# Natty hair under Pomeranian's coat



## Snuggles (May 1, 2008)

I was just noticing last night that the undercoat of my Pom's hair seemed kind of natty under the top coat. Kind of like little snarles. I kept brushing her hair in the opposite direction that her hair goes and I may be making headway. Not sure if it got that way due to letting her swim or what. Should I be doing something different to bring her hair back to normal? She will be swimming again. Her hair takes a long time to dry.


----------



## Kathyy (Jun 15, 2008)

She needs to be combed down to the skin before her fur dries or those tiny snarls will be felting and causing real trouble. The technique is called line combing/brushing and I know if I had a dog requiring it I would be investing in a comb with fine and coarse teeth and brush that cannot scratch the skin. Professionals can use scratchy slickers but I would be scratching my dog if I used one.

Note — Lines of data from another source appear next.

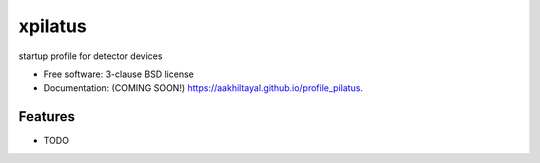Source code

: ========
xpilatus
========

.. image:: https://github.com/aakhiltayal/profile_pilatus/actions/workflows/testing.yml/badge.svg
   :target: https://github.com/aakhiltayal/profile_pilatus/actions/workflows/testing.yml


.. image:: https://img.shields.io/pypi/v/profile_pilatus.svg
        :target: https://pypi.python.org/pypi/profile_pilatus


startup profile for detector devices

* Free software: 3-clause BSD license
* Documentation: (COMING SOON!) https://aakhiltayal.github.io/profile_pilatus.

Features
--------

* TODO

Max's fur isn't dense and Sassy's was too short to do this so I haven't really done it but you start low on the leg, push most of the fur up and comb through the small amount of fur remaining. Once you can stroke your tool through with no snarls let a little more fur down and repeat. Do this over the entire body. Max gets knots in his pits and behind his knees if he gets one and before I got brave trimming his ears they would get knotted. Guess which areas hurt the most if there is a snarl!


----------



## Snuggles (May 1, 2008)

I guess I should have brushed it when it was wet. I guess I will learn, huh? I have combs and brushes so no problem there.

What's a scratty slicker?


----------



## luvntzus (Mar 16, 2007)

What type of brush are you using?


----------



## Snuggles (May 1, 2008)

Not sure what you call it but it is square with the wire type brush.


----------



## Kyllobernese (Feb 5, 2008)

Sounds like a slicker brush. The problem with them is if you don't run a comb through his coat, the slicker makes it look like it is brushed but does not get down to the skin. I think a "scratchy" slicker is what Kathyy was referring to.


----------



## Snuggles (May 1, 2008)

I saw that dog video a while back. Too funny.


----------